Brunet and her team haven't yet determined the exact mechanism for the lifetime extension, or which molecules are at work. This is one of the study's imperfections, says David Katz, who researches epigenetic transcriptional memory at Emory University. Regardless, "the effect is clearly epigenetic," he says, "and it's probably one of the most complicated traits that has been linked to epigenetic inheritance."

...The results, published October 19 in Nature (Scientific American is part of Nature Publishing Group), provide the first evidence that some aspects of lifespan length can be passed from parent to offspring, independent of the direct influence DNA. _SciAm
Contrary to what Dr. Katz asserts above, the fact that the research team hasn't determined the exact mechanism for the lifetime extension is one of the study's great promises.

Remember, it is often the questions that a study raises which causes the study to become frequently cited, and immortalised -- not necessarily the questions the study answers. Studies that raise good questions often act as springboards for entire new developments in science. Such may be the case here.


Sunday, October 09, 2011

What Supplements Should Be Taken to Preserve the Brain?

A recent study published in the Journal of Intelligence looked at the effects on IQ of a proprietary combination of nutritional supplements, called Ceretrophin, vs. placebo. The combination is made up of Huperzine A, Vinpocetine, Acetyl-l-carnitine, R. Rosea and Alpha-lipoic acid, all readily available over the counter in the US. The researchers tested the subjects on Ravens Advanced Progressive Matrices (APM) prior to treatment and after 4 weeks of treatment or placebo.
A significant study visit (time) treatment condition interaction was found: F (1, 57) = 7.279, p = 0.009, partial 2 = .113, with paired samples t-tests revealing a significant improvement in mean APM score from baseline to retest (week 4) (t(34) = 4.045, p < .001) for the Ceretrophin group. Improvements in APM scores could be attributed to the active intervention over the placebo, indicating that the treatment improved general intelligence. Implications for improving our understanding of the biological basis of intelligence and pharmacologically improving human cognition are discussed. _Intelligence_via_Inductivist
Ron Guhname at the Inductivist blog suggests that this improvement in Ravens APM scores represents an increase in IQ score of 6 points (see comment at link).

The assortment of supplements included in "Ceretrophin" provides a wide spectrum of effects on neural tissues, including anti-inflammatory, stimulant, vascular, and neuroreceptor effects.

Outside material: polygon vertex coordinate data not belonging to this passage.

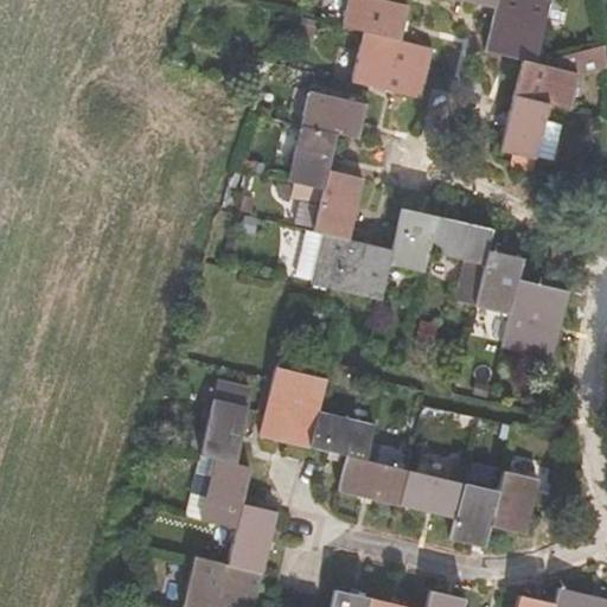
[(347,0),(342,26),(364,32),(351,82),(420,100),(432,49),(398,40),(406,7),(377,0),(347,0)]
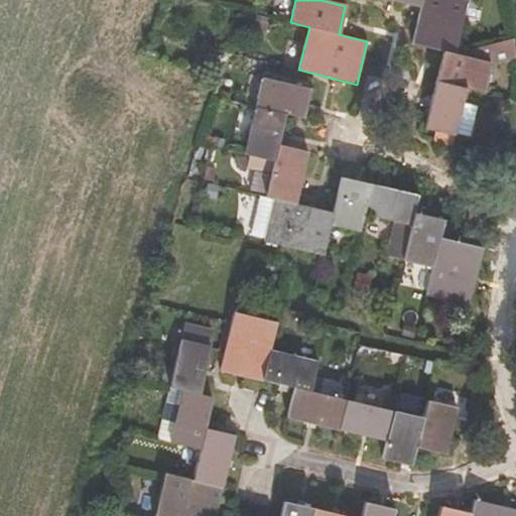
[(388,0),(420,8),(412,43),(442,50),(435,81),(424,127),(435,131),(433,141),(453,145),(456,133),(464,103),(464,102),(468,88),(484,92),(491,65),(513,56),(510,38),(455,53),(468,0),(388,0)]
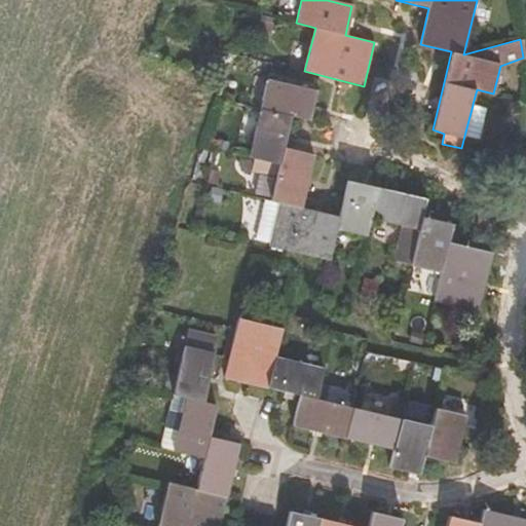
[(272,34),(274,26),(258,21),(256,30),(272,34)]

In addition to the supplements listed, there are a number of others which should be considered, including curcumin and omega 3 fatty acids. It would be easy to go overboard on taking supplements, so make sure that you find a good justification for each supplement that you choose to take. Also keep in mind possible interactions between supplements, between supplements and any drugs you may take, an any potential of supplements to exacerbate a pre-existing condition you may have.

In general, the doses of supplements and herbs available OTC in pills and capsules in western nations, should not represent significant risk to most individuals.

Al Fin gerontologists and cognitive scientists do not dispute the findings in the study, although they feel the sample size was too small for definitive conclusions. Nevertheless, the study suggests that similar research with larger sample sizes and a variety of supplement combinations could be justified.